The PastureBase Ireland administrator said: “Grass growth rates are sitting at 7-8kg/ha/day – down from 18-20kg/ha/day during the corresponding period in 2017.
“By this stage last year, Teagasc’s Curtins Farm had grown 666kg/ha; this has dropped to just 378kg/ha this year – a reduction of 43%.
“It’s a countrywide issue and silage stocks are beginning to run low on many farms, as stock were housed early and still haven’t been turned out to grass in many parts.
“Many dairy farmers would usually have 50-60% of the platform grazed by now, but heavy rain and snow has disrupted grazing in many locations.
“Where farmers are getting out to grass, they’re only doing so for a few hours in the morning and are being forced to house cows on 4kg of concentrates and silage at night.
“When cows are only getting out to grass for a few hours in the morning, they’ll only consume about 6-7kg of grass dry matter. Therefore, it’s critical to hold all cows in the collecting yard after milking before turning them out as one bunch,” he said.
The importance of a feed budget
For farmers that have grazed 50-60% of the platform, Micheal stressed that it’s important for them to complete a feed budget and to maintain an AFC of 550kg/ha.
“Farmers really need to prepare a feed budget. Within this, they need to drop the potential growth rate by 50%, while also aiming to maintain an AFC of 550kg/ha.
It’s important to remember that many cows are approaching peak yield and their intake capacity is growing. This also needs to be adjusted for in the budget.
“Cows will generally consume 10kg/day after calving; this jumps by 1kg/week for each of the four weeks after calving. After week four, the cow’s intake will climb by 0.5kg/day up to a maximum of 16-17kg/day.

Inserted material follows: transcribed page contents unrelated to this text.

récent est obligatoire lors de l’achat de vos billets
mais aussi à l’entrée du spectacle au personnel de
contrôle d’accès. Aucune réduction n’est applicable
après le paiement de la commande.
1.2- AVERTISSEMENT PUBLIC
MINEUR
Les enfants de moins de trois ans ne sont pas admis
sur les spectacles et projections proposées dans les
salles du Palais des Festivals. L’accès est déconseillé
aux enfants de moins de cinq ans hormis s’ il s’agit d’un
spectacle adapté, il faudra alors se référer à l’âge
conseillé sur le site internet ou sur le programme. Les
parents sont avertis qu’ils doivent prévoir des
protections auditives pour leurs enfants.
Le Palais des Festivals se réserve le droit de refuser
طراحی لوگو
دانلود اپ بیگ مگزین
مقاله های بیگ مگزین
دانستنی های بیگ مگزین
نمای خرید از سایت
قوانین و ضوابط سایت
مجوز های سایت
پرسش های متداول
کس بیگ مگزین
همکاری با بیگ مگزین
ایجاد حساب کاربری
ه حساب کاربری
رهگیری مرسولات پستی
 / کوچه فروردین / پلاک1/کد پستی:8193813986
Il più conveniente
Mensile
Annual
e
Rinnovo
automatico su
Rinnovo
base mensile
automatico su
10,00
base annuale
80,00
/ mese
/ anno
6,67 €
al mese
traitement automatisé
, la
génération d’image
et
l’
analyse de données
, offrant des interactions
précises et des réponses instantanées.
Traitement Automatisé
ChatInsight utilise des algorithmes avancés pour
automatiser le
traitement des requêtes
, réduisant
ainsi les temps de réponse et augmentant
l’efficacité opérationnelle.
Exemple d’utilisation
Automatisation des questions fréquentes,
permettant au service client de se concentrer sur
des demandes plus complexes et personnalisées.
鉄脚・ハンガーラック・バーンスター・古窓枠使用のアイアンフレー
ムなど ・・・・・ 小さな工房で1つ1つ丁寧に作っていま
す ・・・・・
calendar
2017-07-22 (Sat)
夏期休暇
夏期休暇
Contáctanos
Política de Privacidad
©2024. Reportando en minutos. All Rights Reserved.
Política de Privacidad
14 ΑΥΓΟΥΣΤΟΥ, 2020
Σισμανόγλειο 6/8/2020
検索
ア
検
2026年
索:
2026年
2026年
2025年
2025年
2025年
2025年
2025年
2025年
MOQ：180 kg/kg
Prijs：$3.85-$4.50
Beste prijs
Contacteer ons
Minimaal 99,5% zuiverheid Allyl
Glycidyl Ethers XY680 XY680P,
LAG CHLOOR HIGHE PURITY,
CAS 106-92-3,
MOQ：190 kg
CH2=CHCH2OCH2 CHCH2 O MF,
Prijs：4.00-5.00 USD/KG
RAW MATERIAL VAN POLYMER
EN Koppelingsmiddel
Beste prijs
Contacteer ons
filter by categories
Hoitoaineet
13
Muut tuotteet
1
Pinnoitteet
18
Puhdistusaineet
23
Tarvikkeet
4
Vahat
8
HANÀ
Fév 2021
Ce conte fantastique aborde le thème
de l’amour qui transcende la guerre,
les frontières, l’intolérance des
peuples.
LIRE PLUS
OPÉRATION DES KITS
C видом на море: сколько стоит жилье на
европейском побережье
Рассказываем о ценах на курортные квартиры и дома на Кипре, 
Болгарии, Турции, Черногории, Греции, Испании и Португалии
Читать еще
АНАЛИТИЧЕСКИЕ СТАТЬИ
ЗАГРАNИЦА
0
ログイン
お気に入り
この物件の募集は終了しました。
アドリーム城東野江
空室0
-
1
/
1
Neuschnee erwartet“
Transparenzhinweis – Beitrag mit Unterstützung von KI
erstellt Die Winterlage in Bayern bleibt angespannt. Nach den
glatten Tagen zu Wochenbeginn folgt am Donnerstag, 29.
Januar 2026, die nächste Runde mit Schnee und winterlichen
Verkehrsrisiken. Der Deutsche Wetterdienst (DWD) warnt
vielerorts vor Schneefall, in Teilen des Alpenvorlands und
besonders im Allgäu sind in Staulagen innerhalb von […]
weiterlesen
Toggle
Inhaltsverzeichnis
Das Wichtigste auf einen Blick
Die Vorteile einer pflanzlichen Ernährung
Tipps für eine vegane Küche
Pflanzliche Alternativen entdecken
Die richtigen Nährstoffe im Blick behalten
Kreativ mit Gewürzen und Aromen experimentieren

“If PastureBase users need help completing this budget, we’re happy to help and they can contact us at: [email protected].”
Getting cows out to grass and grazing conditions
Micheal said soil temperatures are resting at 7-8°. Although this is ideal for urea applications, he said, many paddocks remain extremely wet and are proving difficult to both travel and graze.
According to Met Eireann, parts of the country received over 300% of normal rainfall amounts during the week ending March 14. Johnstown Castle and Oak Park were worst affected – receiving 311% (55.8mm) and 367% (52.6mm) respectively of normal amounts.
Despite conditions remaining difficult, Micheal encouraged farmers to walk their farms to see if it’s possible to get out to grass.
If it’s possible, he said: “Aim to graze the lower covers on-farm first. This will get more acreage grazed faster.”
He also spoke about on-off grazing, adding: “On-off grazing is a very simple tool that takes advantage of the cow’s natural ability to graze. In difficult conditions, it allows cows to get out to grass for some proportion of the day to consume as much grass as possible.
“Two bouts of three-hour grazings after morning and evening milking, as long as adequate grass is provided, can eliminate the need to supplement cows with silage if it’s necessary to house them,” he explained.